**** TEXT EXTRACT
A Web of Possibilities

“Will you browse around my website”, said the spider to the fly,image of spider from Wellcome images
‘Tis the most attractive website that you ever did spy”

All of us want to provide attractive websites for our users. Of course, we’d like to think its not really the spider/fly kind of relationship! But we want to entice and draw people in and often we will see our own website as our key web presence; a place for people to come to to find out about who we are, what we have and what we do and to look at our wares, so to speak.

The recently released ‘Discovery’ vision is to provide UK researchers with “easy, flexible and ongoing access to content and services through a collaborative, aggregated and integrated resource discovery and delivery framework which is comprehensive, open and sustainable.”  Does this have any implications for the institutional or small-scale website, usually designed to provide access to the archives (or descriptions of archives) held at one particular location?
********
**** PROVIDED MATERIAL
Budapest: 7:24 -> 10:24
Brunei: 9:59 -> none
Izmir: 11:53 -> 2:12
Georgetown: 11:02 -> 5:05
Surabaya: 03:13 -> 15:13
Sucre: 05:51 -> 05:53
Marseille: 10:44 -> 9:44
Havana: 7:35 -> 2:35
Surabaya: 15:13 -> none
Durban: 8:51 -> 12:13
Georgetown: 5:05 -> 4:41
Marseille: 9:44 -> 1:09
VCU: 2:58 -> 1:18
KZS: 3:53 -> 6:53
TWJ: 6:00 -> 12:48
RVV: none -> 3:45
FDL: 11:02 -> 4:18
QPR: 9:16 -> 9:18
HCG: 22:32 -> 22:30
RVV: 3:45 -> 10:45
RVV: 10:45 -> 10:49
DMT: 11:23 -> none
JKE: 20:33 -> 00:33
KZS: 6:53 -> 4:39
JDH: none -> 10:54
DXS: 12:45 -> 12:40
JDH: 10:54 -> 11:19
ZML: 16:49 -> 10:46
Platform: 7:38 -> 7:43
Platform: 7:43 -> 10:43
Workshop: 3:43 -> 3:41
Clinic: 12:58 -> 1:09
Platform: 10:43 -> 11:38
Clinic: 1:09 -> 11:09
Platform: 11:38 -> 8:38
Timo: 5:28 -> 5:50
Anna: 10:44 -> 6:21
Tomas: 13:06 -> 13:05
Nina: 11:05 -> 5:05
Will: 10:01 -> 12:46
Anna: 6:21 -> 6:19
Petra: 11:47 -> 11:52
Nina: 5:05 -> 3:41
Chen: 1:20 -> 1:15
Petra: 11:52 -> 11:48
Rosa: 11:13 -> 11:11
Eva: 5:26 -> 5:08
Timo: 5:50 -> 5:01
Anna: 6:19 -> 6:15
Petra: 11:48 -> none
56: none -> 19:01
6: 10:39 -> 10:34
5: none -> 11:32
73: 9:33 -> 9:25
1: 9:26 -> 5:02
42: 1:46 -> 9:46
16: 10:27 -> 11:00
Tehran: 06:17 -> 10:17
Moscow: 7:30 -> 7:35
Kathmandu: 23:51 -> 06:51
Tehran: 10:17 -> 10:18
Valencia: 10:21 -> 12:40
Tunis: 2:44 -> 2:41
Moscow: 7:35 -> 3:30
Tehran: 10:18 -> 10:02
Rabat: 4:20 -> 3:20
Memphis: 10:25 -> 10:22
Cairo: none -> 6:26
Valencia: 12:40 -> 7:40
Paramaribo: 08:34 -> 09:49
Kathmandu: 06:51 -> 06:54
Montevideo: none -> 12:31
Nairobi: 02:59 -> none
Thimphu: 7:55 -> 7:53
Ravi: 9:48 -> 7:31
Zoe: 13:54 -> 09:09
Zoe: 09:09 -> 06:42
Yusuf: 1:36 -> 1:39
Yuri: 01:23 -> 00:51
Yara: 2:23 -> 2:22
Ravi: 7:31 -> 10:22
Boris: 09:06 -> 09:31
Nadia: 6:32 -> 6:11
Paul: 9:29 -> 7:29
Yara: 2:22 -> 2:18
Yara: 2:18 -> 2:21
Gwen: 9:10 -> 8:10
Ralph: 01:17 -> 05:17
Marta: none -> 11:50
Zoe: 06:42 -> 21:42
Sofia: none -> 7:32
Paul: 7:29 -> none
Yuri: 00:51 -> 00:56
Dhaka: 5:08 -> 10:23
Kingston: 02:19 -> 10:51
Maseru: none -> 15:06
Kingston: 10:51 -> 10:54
********
### WHAT THIS EXERCISE ASKS
• 1. Return the passage of the website piece from "All of us want" to "so to speak.", word for word.
• 2. Carry the piece on institutional websites and resource discovery further, picking up after its last sentence.

### ANSWERS FOR THE TASKS
• 1.
All of us want to provide attractive websites for our users. Of course, we’d like to think its not really the spider/fly kind of relationship! But we want to entice and draw people in and often we will see our own website as our key web presence; a place for people to come to to find out about who we are, what we have and what we do and to look at our wares, so to speak.

• 2.
Over the years that I’ve been working in archives, announcements about new websites for searching the archives of a specific institution, or the outputs of a specific project have been commonplace.  A website is one of the obvious outputs from time-bound projects, where the aim is often to catalogue, digitise or exhibit certain groups of archives held in particular repositories. These websites are often great sources of in-depth information about archives. Institutional websites are particularly useful when a researcher really wants to gain a detailed understanding of what a particular repository holds.

However, such sites can present a view that is based more around the provider of the information rather than the receiver. It could be argued that a researcher is less likely to want to use the archives because they are held at a particular location, apart from for reasons of convenience, and more likely to want archives around their subject area, and it is likely that the archives which are relevant to them will be held in a whole range of archives, museums and libraries (and elsewhere). By only looking at the archives held at a particular location, even if that location is a specialist repository that represents the researcher’s key subject area, the researcher may not think about what they might be missing.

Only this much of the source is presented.